Stored data entries
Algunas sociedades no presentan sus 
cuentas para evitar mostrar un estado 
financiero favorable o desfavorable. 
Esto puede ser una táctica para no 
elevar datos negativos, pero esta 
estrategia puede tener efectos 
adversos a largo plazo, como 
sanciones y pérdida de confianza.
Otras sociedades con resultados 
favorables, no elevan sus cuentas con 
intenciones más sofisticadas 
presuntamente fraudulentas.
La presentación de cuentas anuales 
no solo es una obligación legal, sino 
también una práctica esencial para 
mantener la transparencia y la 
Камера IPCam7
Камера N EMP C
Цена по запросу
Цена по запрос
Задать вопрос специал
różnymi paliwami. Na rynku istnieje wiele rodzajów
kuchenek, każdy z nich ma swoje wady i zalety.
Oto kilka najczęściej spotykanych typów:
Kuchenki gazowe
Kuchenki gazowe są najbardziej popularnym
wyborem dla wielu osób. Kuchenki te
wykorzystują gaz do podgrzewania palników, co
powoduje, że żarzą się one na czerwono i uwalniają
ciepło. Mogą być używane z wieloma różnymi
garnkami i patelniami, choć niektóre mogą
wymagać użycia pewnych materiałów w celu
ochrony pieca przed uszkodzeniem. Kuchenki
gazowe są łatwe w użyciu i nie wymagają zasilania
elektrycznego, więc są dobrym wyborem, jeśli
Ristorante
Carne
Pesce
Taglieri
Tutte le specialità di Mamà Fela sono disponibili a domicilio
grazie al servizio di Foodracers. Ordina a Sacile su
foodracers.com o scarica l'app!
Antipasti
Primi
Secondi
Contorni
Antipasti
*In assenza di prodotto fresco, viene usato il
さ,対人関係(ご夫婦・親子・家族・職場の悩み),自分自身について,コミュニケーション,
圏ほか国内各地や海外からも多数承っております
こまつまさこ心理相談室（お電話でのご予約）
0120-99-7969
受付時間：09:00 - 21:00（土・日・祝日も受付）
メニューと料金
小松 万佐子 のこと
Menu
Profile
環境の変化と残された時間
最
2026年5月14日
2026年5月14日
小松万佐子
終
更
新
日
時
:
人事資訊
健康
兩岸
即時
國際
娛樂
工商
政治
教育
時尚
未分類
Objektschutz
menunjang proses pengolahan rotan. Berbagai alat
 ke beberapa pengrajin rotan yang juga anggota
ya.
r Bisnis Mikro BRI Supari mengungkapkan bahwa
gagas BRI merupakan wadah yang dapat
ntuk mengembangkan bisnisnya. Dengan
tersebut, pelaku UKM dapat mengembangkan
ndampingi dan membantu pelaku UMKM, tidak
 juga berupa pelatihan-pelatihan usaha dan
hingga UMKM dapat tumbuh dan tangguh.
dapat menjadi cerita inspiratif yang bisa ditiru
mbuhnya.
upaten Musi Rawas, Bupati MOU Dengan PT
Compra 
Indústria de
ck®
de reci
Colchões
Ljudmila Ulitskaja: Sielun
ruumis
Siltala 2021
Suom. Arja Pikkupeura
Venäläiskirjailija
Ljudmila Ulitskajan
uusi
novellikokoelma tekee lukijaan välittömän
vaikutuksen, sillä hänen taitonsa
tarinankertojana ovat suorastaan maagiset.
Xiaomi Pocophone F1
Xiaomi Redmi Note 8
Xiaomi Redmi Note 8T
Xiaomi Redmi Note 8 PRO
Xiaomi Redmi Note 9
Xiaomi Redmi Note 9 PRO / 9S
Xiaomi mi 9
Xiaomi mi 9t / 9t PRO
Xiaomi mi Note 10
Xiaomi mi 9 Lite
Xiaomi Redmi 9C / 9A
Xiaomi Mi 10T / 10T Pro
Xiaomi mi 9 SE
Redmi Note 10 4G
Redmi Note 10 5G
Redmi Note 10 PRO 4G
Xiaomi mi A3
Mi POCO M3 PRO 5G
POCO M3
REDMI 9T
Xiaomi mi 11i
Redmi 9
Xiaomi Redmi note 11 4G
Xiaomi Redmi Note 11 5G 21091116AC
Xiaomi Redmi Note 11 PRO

**WHAT YOU HAVE TO DO:**
Beginning at the line that holds "Redmi Note 10 5G", reproduce the lines exactly up to and including the final line of the entries.

**TASK RESPONSE:**
Redmi Note 10 5G
Redmi Note 10 PRO 4G
Xiaomi mi A3
Mi POCO M3 PRO 5G
POCO M3
REDMI 9T
Xiaomi mi 11i
Redmi 9
Xiaomi Redmi note 11 4G
Xiaomi Redmi Note 11 5G 21091116AC
Xiaomi Redmi Note 11 PRO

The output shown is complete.